Dataset entries:
###

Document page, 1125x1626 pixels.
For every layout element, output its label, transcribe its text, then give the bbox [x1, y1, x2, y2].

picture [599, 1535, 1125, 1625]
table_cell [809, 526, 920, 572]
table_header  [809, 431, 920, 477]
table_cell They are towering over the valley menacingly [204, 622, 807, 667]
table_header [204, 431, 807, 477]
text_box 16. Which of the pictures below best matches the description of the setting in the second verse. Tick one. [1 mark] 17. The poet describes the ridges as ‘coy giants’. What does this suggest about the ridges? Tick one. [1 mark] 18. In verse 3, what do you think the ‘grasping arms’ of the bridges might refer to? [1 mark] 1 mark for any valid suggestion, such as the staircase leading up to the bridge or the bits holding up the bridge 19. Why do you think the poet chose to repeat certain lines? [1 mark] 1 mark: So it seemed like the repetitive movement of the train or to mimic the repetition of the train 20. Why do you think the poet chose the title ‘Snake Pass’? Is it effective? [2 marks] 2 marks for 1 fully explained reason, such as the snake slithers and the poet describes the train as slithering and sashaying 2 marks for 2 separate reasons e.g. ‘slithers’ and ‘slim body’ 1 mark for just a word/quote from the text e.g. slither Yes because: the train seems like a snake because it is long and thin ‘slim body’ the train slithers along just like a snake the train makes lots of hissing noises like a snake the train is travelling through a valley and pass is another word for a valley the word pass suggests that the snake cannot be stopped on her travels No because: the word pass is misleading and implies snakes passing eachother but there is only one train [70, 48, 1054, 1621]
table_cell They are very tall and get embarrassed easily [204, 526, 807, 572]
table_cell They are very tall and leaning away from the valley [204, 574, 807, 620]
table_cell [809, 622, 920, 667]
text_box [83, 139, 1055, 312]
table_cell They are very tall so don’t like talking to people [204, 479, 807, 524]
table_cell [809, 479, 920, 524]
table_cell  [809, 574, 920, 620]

###

▶ _WHAT YOU SHOULD DO_
Among the entries, how many lines contain the string "They"? Give the number without anything else.

▶ _SOLUTION TO THE EXERCISE_
4